Pour aider Bérengère Chauvet, la Française a dans un premier temps transmis le modèle de fabrication du CHU de Grenoble à tous ses contacts britanniques. “Une personne nous a traduit le texte en anglais et j’ai ensuite envoyé un mail à mes connaissances dans la recherche, que ce soit en Angleterre ou en Ecosse”, explique Helen Cadiou. Elle est persuadée que plus la population sera alertée sur l’importance de porter des masques plus le gouvernement changera d’avis sur la question. “Comme dans le reste de l’Europe, il pense que les masques ne servent à rien pour la population, mais tout ce qui peut permettre d’éviter la propagation de l’épidémie est bon. Les gens peuvent changer la donne, on l’a d’ailleurs vu sur la question de la fermeture des écoles et universités. Les parents ont d’abord commencé à retirer leurs enfants des établissements, les étudiants étrangers voyant ce qui se passe ailleurs ont décidé de rentrer. C’est là que Boris Johnson a décidé de prendre des mesures”, estime-t-elle.

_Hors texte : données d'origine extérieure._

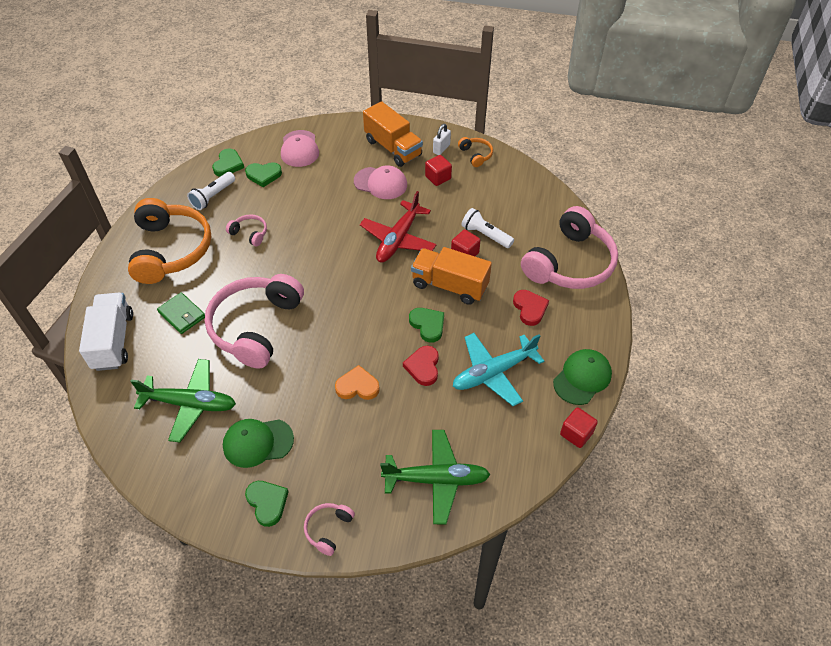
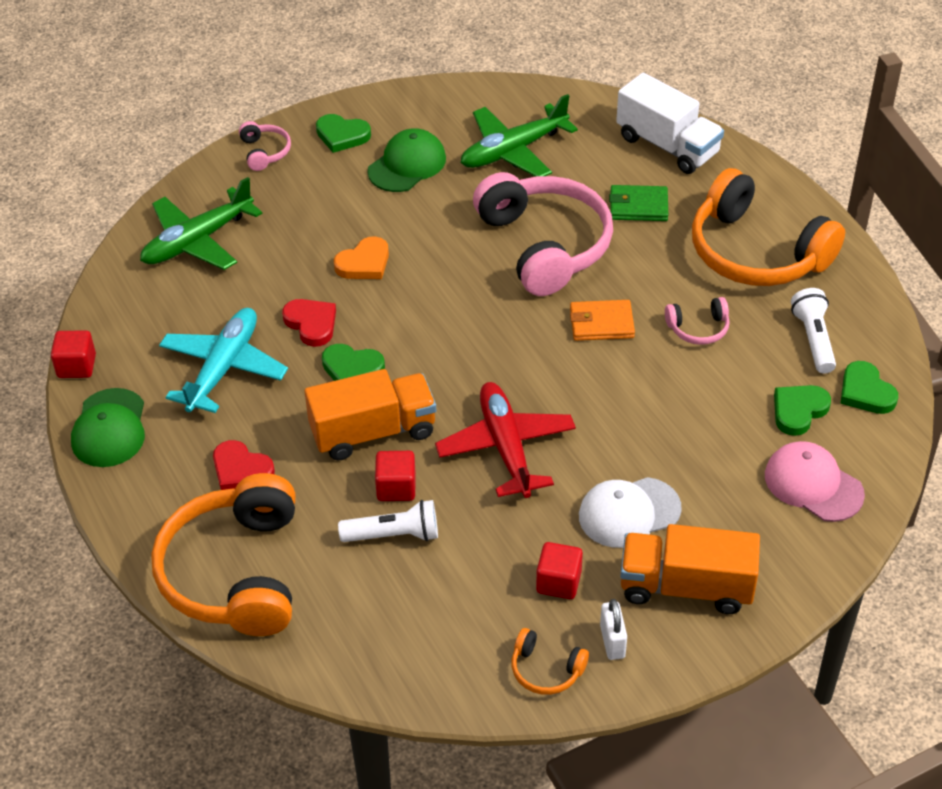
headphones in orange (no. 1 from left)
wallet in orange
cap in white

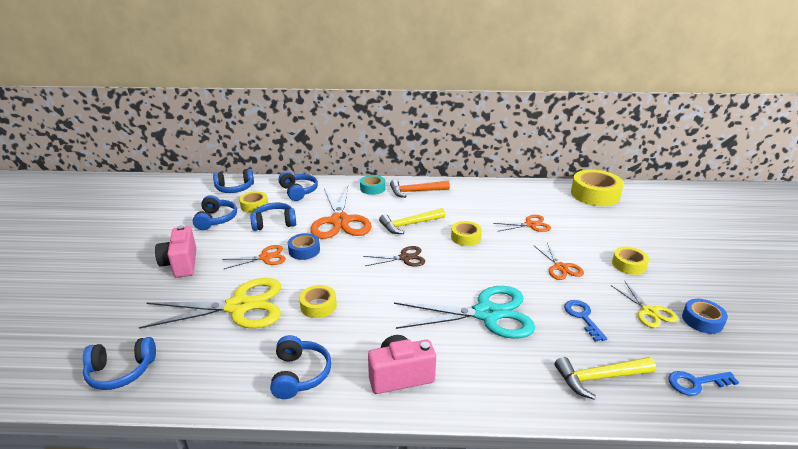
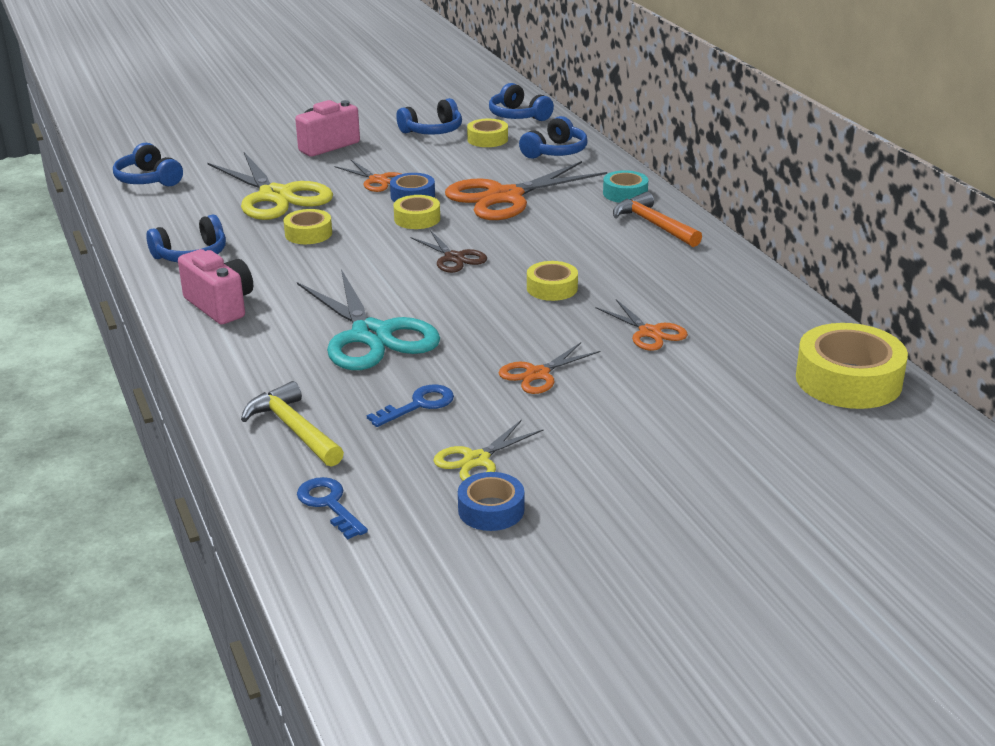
tape in yellow (no. 2 from left)
headphones in blue (no. 4 from left in the first image)
hammer in yellow (no. 1 from left in the first image)

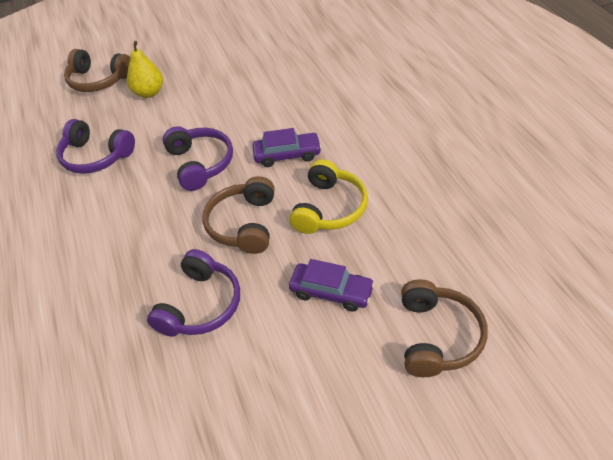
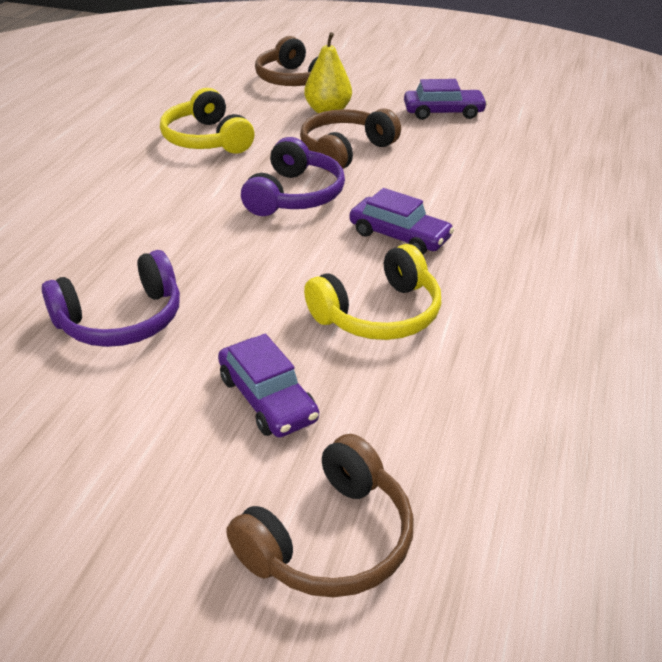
headphones in yellow (no. 1 from left)
headphones in brown (no. 3 from left)
car in purple (no. 3 from left)

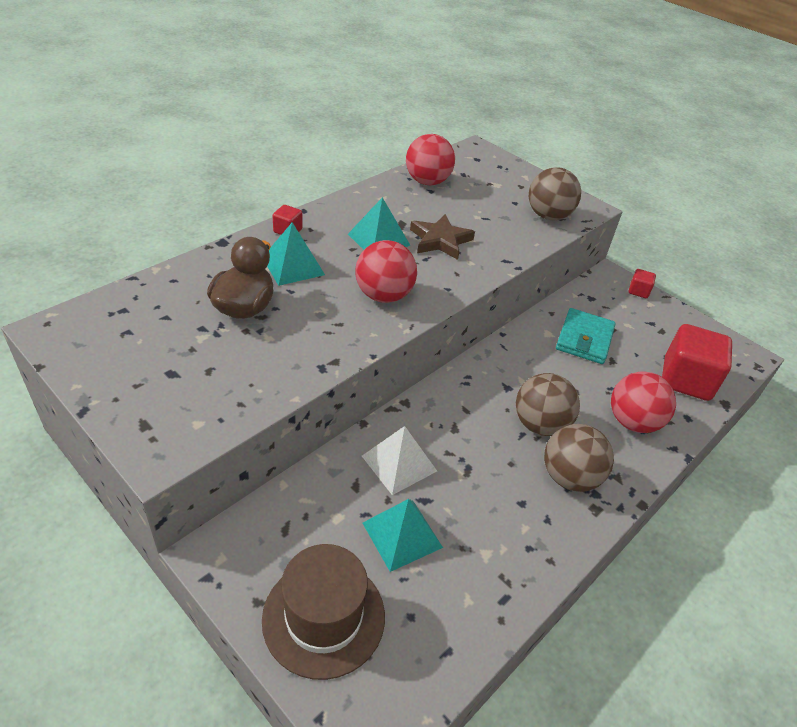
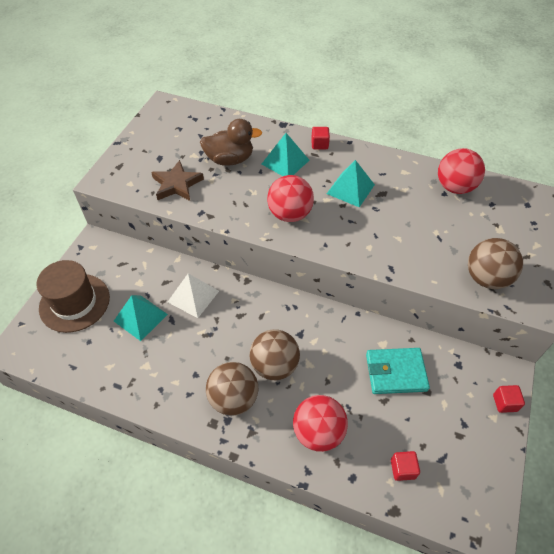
star in brown
cube in red (no. 2 from left)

Les deux Françaises cherchent donc maintenant à produire à plus grande quantité et distribuer – pour éviter les envois par la poste – ce type de masques en tissu. “Si quelqu’un dans l’industrie du textile ou d’une école comme celle de St Martins à St Pancras peut entendre ce message, ce serait une très bonne nouvelle. Le Royaume-Uni a eu la chance d’avoir quelques jours de retard sur l’Italie, l’Espagne ou encore la France. Il a loupé un premier coche en ne prenant pas les dispositions nécessaires avant, mais là, il peut faire un peu la différence”, expose Helen Cadiou. “L’objectif serait que les masques soient gratuits, on en appelle donc à la bonne volonté”, ajoute Bérengère Chauvet.
Si de nombreux volontaires ont donc déjà proposé leur aide dans différentes régions du Royaume-Uni, une fondation – qui souhaite garder l’anonymat – a aussi offert des fonds pour les soutenir. Reste à trouver un site de production et un distributeur.